Hasta aquí, lo lógico: un Porche tiene que ser un objeto de deseo, sin importar si utiliza un motor de combustión o uno eléctrico. Ahí es donde está el negocio, así que es donde van a poner más énfasis. Pero, ¿cómo lograrlo? Aquí llega lo bonito.
“Consideramos ampliar nuestra gama de productos para crecer en segmentos con mayores márgenes. Para ello, estamos estudiando modelos y derivados tanto por encima de nuestros actuales deportivos de dos puertas como del Cayenne”, señala.
Paren las rotativas. Considerar a Porsche como una marca premium es quedarse un poco cortos, hablamos directamente de una marca de lujo. Sus modelos ya dejan bastantes beneficios por unidad, pero los “segmentos con mayores márgenes” son, obviamente, los que están más arriba y son más caros.

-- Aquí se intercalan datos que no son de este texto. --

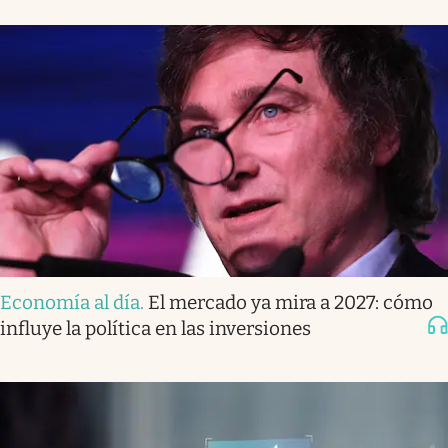
Economía al día
.
El mercado ya mira a 2027: cómo
influye la política en las inversiones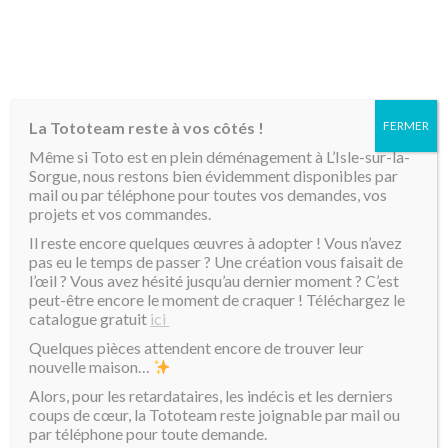
MENU
La Tototeam reste à vos côtés !
FERMER
Accueil
/
Produits identifiés “toto”
/ Page 7
Même si Toto est en plein déménagement à L’Isle-sur-la-
Sorgue, nous restons bien évidemment disponibles par
toto
mail ou par téléphone pour toutes vos demandes, vos
projets et vos commandes.
Il reste encore quelques œuvres à adopter ! Vous n’avez
Affichage de 97–104 sur 104 résultats
pas eu le temps de passer ? Une création vous faisait de
l’œil ? Vous avez hésité jusqu’au dernier moment ? C’est
peut-être encore le moment de craquer ! Téléchargez le
Tri par défaut
catalogue gratuit
ici
Quelques pièces attendent encore de trouver leur
nouvelle maison…
Alors, pour les retardataires, les indécis et les derniers
coups de cœur, la Tototeam reste joignable par mail ou
par téléphone pour toute demande.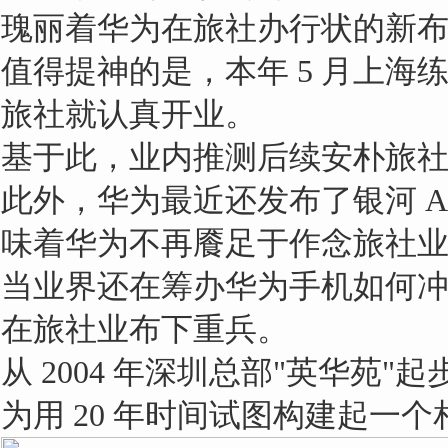
瑰丽着华为在旅社办行状的新
值得提神的是，本年 5 月上
旅社就认真开业。
基于此，业内推测后续安朴旅
此外，华为最近还发布了银河 
味着华为不再餍足于作念旅社业
当业界还在筹办华为手机如何冲
在旅社业布下重兵。
从 2004 年深圳总部"英华苑
为用 20 年时间试图构建起一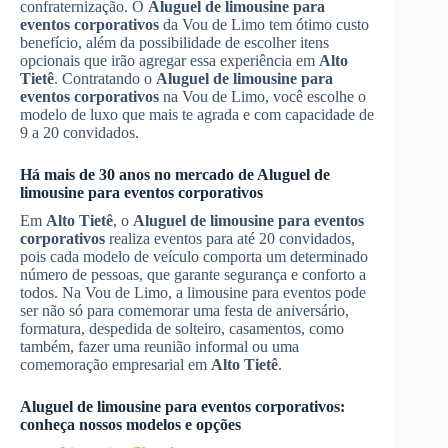
confraternização. O
Aluguel de limousine para
eventos corporativos
da Vou de Limo tem ótimo custo
benefício, além da possibilidade de escolher itens
opcionais que irão agregar essa experiência em
Alto
Tietê
. Contratando o
Aluguel de limousine para
eventos corporativos
na Vou de Limo, você escolhe o
modelo de luxo que mais te agrada e com capacidade de
9 a 20 convidados.
Há mais de 30 anos no mercado de
Aluguel de
limousine para eventos corporativos
Em
Alto Tietê
, o
Aluguel de limousine para eventos
corporativos
realiza eventos para até 20 convidados,
pois cada modelo de veículo comporta um determinado
número de pessoas, que garante segurança e conforto a
todos. Na Vou de Limo, a limousine para eventos pode
ser não só para comemorar uma festa de aniversário,
formatura, despedida de solteiro, casamentos, como
também, fazer uma reunião informal ou uma
comemoração empresarial em
Alto Tietê
.
Aluguel de limousine para eventos corporativos
:
conheça nossos modelos e opções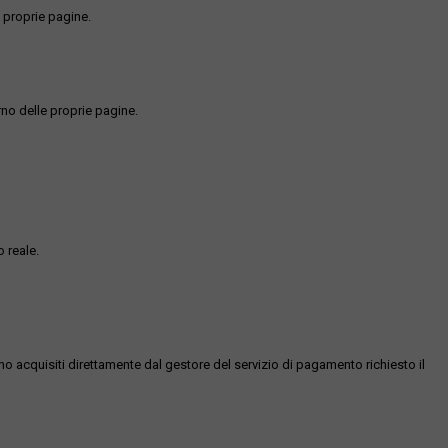
 proprie pagine.
rno delle proprie pagine.
 reale.
ono acquisiti direttamente dal gestore del servizio di pagamento richiesto il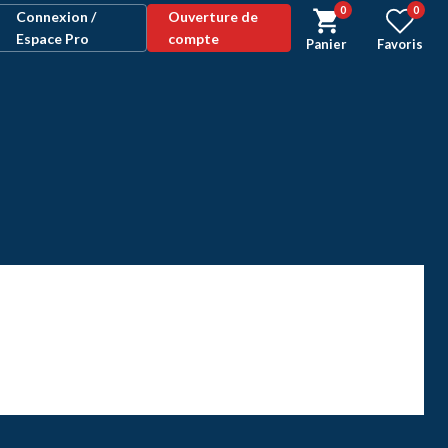
0
0
Connexion /
Ouverture de
Espace Pro
compte
Panier
Favoris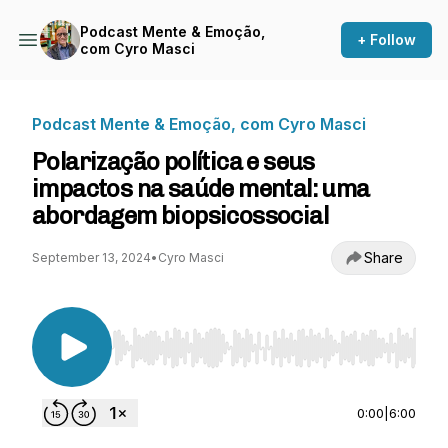
Podcast Mente & Emoção,
+ Follow
com Cyro Masci
Podcast Mente & Emoção, com Cyro Masci
Polarização política e seus
impactos na saúde mental: uma
abordagem biopsicossocial
Share
September 13, 2024
•
Cyro Masci
Use Left/Right to seek, Home/End to jump to st
0:00
|
6:00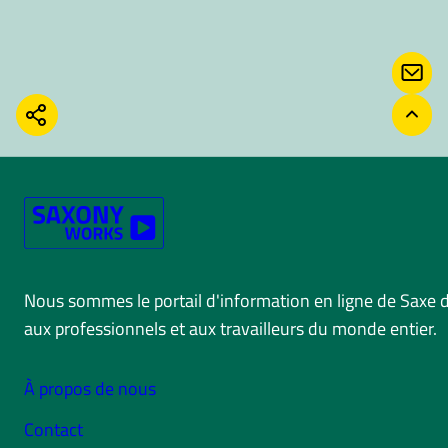
CONT
PARTAGER
RETO
Nous sommes le portail d'information en ligne de Saxe 
aux professionnels et aux travailleurs du monde entier.
À propos de nous
Contact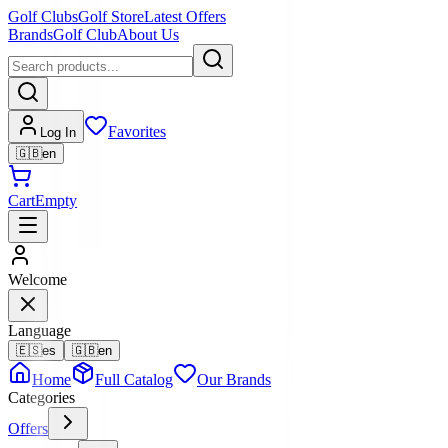
Golf Clubs
Golf Store
Latest Offers
Brands
Golf Club
About Us
Favorites
Log In
🇬🇧
en
Cart
Empty
Welcome
Language
🇪🇸
es
🇬🇧
en
Home
Full Catalog
Our Brands
Categories
Offers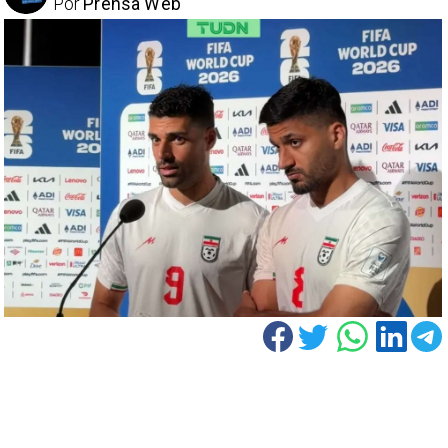
Por
Prensa Web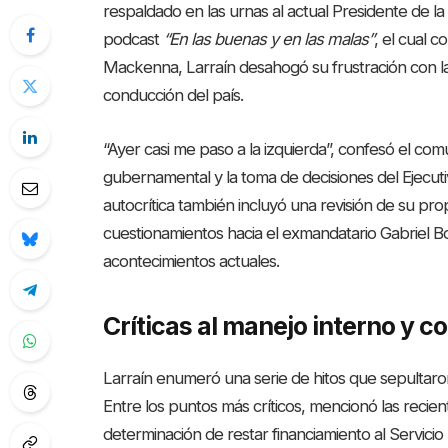
respaldado en las urnas al actual Presidente de la
podcast
“En las buenas y en las malas”
, el cual 
Mackenna, Larraín desahogó su frustración con la 
conducción del país.
“Ayer casi me paso a la izquierda”, confesó el c
gubernamental y la toma de decisiones del Ejecut
autocrítica también incluyó una revisión de su pr
cuestionamientos hacia el exmandatario Gabriel Bo
acontecimientos actuales.
Críticas al manejo interno y 
Larraín enumeró una serie de hitos que sepultaron
Entre los puntos más críticos, mencionó las recient
determinación de restar financiamiento al Servici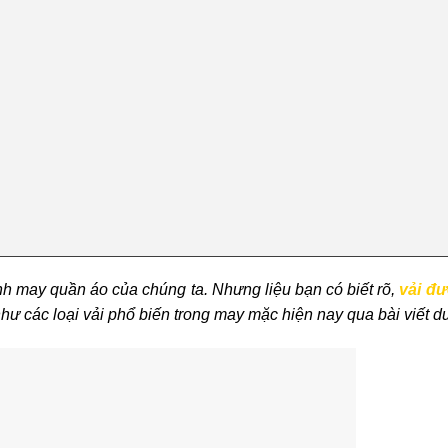
ình may quần áo của chúng ta. Nhưng liệu bạn có biết rõ,
vải đư
 các loại vải phổ biến trong may mặc hiện nay qua bài viết d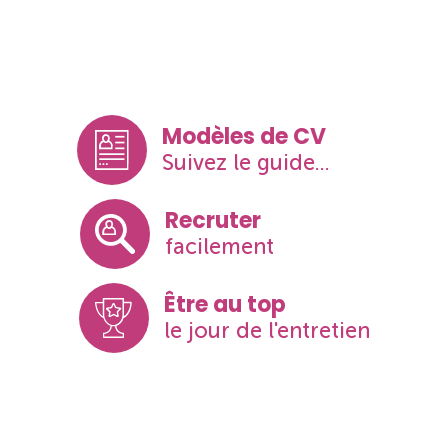
Modèles de CV
Suivez le guide...
Recruter
facilement
Être au top
le jour de l'entretien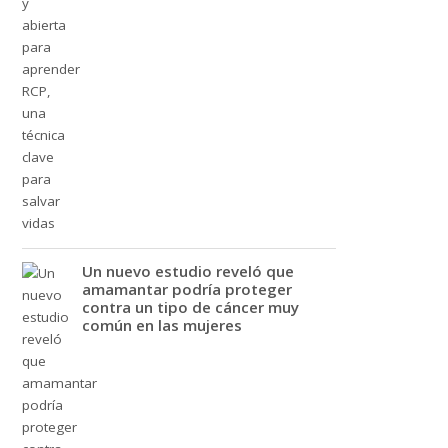
Un nuevo estudio reveló que
amamantar podría proteger
contra un tipo de cáncer muy
común en las mujeres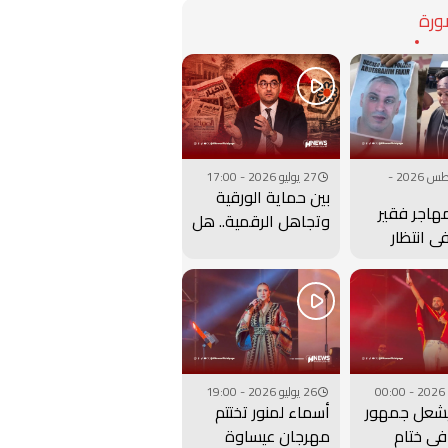
رة
07 أغسطس 2026 -
27 يوليو 2026 - 17:00
بين حماية الورقية
مهاجر فقير
وتجاهل الرقمية.. هل
في انتظار
أعادت وزارة بنسعيد
ها.. فيديو
عقارب الساعة إلى
الوراء؟
26 يوليو 2026 - 19:00
شعل جمهور
أسماء لمنور تختتم
ي ختام
مهرجان عيساوة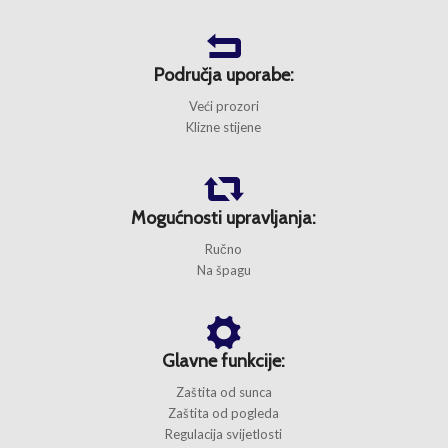
Područja uporabe:
Veći prozori
Klizne stijene
Mogućnosti upravljanja:
Ručno
Na špagu
Glavne funkcije:
Zaštita od sunca
Zaštita od pogleda
Regulacija svijetlosti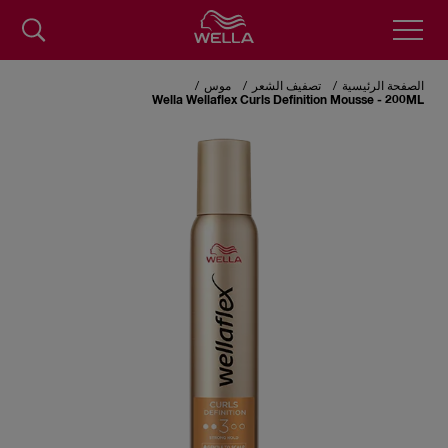
Skip
to
الصفحة الرئيسية
تصفيف الشعر
موس
main
Wella Wellaflex Curls Definition Mousse - 200ML
content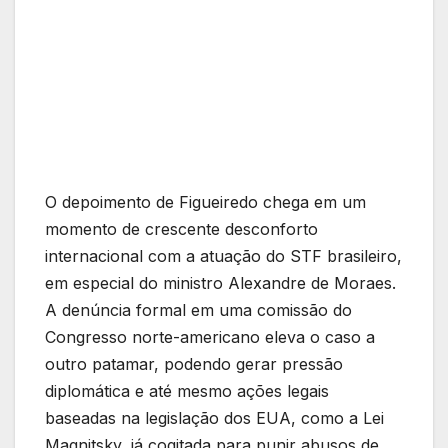
O depoimento de Figueiredo chega em um
momento de crescente desconforto
internacional com a atuação do STF brasileiro,
em especial do ministro Alexandre de Moraes.
A denúncia formal em uma comissão do
Congresso norte-americano eleva o caso a
outro patamar, podendo gerar pressão
diplomática e até mesmo ações legais
baseadas na legislação dos EUA, como a Lei
Magnitsky, já cogitada para punir abusos de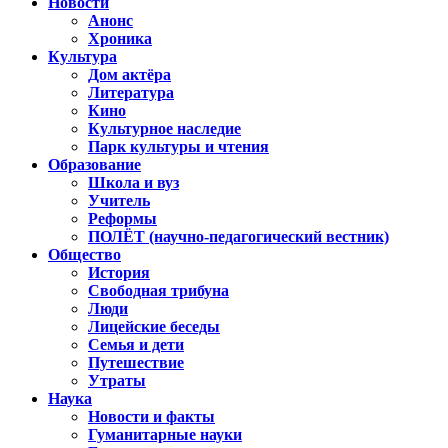
Новости
Анонс
Хроника
Культура
Дом актёра
Литература
Кино
Культурное наследие
Парк культуры и чтения
Образование
Школа и вуз
Учитель
Реформы
ПОЛЁТ (научно-педагогический вестник)
Общество
История
Свободная трибуна
Люди
Лицейские беседы
Семья и дети
Путешествие
Утраты
Наука
Новости и факты
Гуманитарные науки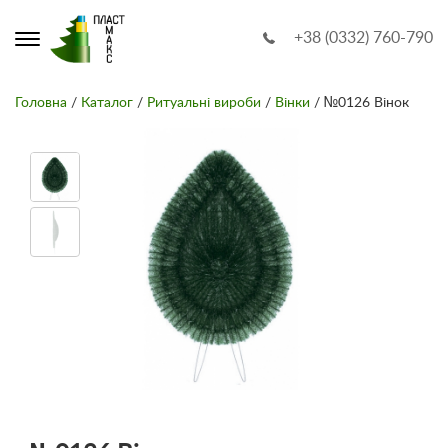
+38 (0332) 760-790
Головна
/
Каталог
/
Ритуальні вироби
/
Вінки
/ №0126 Вінок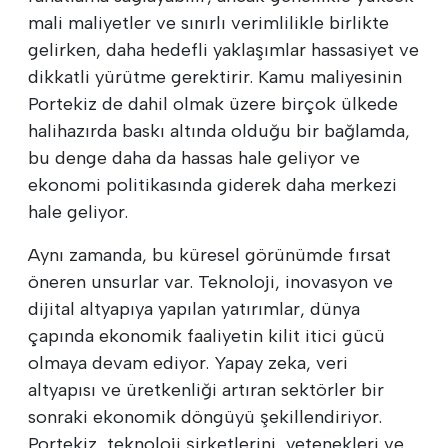
mali maliyetler ve sınırlı verimlilikle birlikte
gelirken, daha hedefli yaklaşımlar hassasiyet ve
dikkatli yürütme gerektirir. Kamu maliyesinin
Portekiz de dahil olmak üzere birçok ülkede
halihazırda baskı altında olduğu bir bağlamda,
bu denge daha da hassas hale geliyor ve
ekonomi politikasında giderek daha merkezi
hale geliyor.
Aynı zamanda, bu küresel görünümde fırsat
öneren unsurlar var. Teknoloji, inovasyon ve
dijital altyapıya yapılan yatırımlar, dünya
çapında ekonomik faaliyetin kilit itici gücü
olmaya devam ediyor. Yapay zeka, veri
altyapısı ve üretkenliği artıran sektörler bir
sonraki ekonomik döngüyü şekillendiriyor.
Portekiz, teknoloji şirketlerini, yetenekleri ve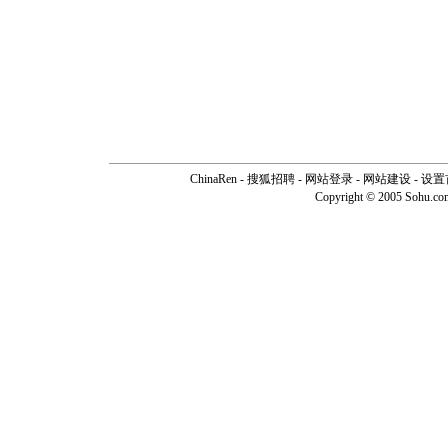
ChinaRen
-
搜狐招聘
-
网站登录
- 网站建设 -
设置
Copyright © 2005 Sohu.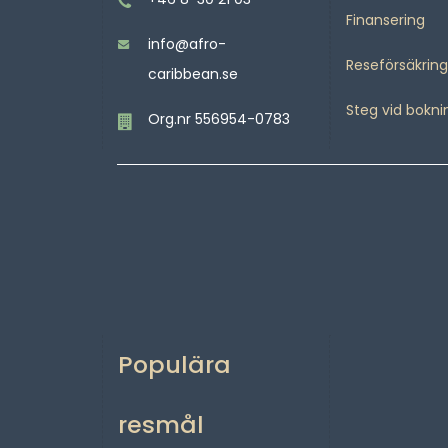
Finansering
info@afro-
Reseförsäkring
caribbean.se
Steg vid bokni
Org.nr 556954-0783
Populära
resmål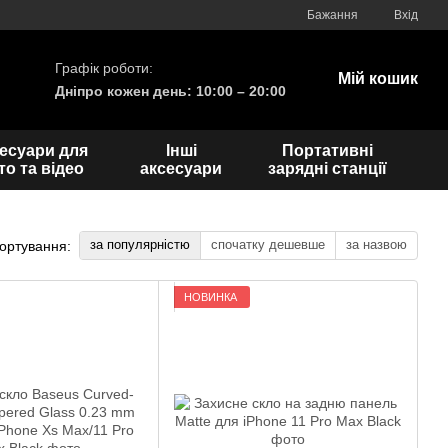
Бажання
Вхід
Графік роботи:
Мій кошик
Дніпро кожен день: 10:00 – 20:00
есуари для
Інші
Портативні
о та відео
аксесуари
зарядні станції
за популярністю
спочатку дешевше
за назвою
ортування:
НОВИНКА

Aunque no dice nada de manera oficial, al señalar que barajan la posibilidad de aumentar la gama con modelos que estén por encima de sus actuales deportivos lo que deja ver es que hay sobre la mesa una posibilidad de ver algo más “gordo” que el 911.
Se dice pronto, pero es algo que no se ha visto desde la Sagrada Trinidad. Parece que fue ayer, pero ha pasado más de una década desde que tres fabricantes independientes tuvieran a bien crear un trío de hiperdeportivos para el recuerdo: Ferrari LaFerrari, McLaren P1 y Porsche 918.

Era 2013 y las cosas eran muy distintas, pero hace poco hubo una posibilidad de reeditar el formato… y la que falló fue Porsche. Ferrari volvió a cumplir ofreciendo al mundo el F80, McLaren hizo su parte con el W1, pero la marca alemana no presentó su representante, un modelo que, teóricamente, iba a derivar del prototipo Porsche Mission X.
Aunque su ausencia no se ha confirmado de manera oficial, todo apunta a que se debe a que, al contrario que sus rivales, que optaron por mecánicas híbridas, Porsche quiso que su coche fuera completamente eléctrico. El problema es que la evolución del mercado para cuando tendría que haberse hecho realidad, parecía indicar que un vehículo de estas características no tendría buena acogida.
Eso hizo que el proyecto se pusiera en pausa y es que hace años que no hay nuevas informaciones al respecto. Las declaraciones de Leiters abren la puerta a un nuevo buque insignia de la marca, ya sea el original o un nuevo proyecto con un enfoque distinto.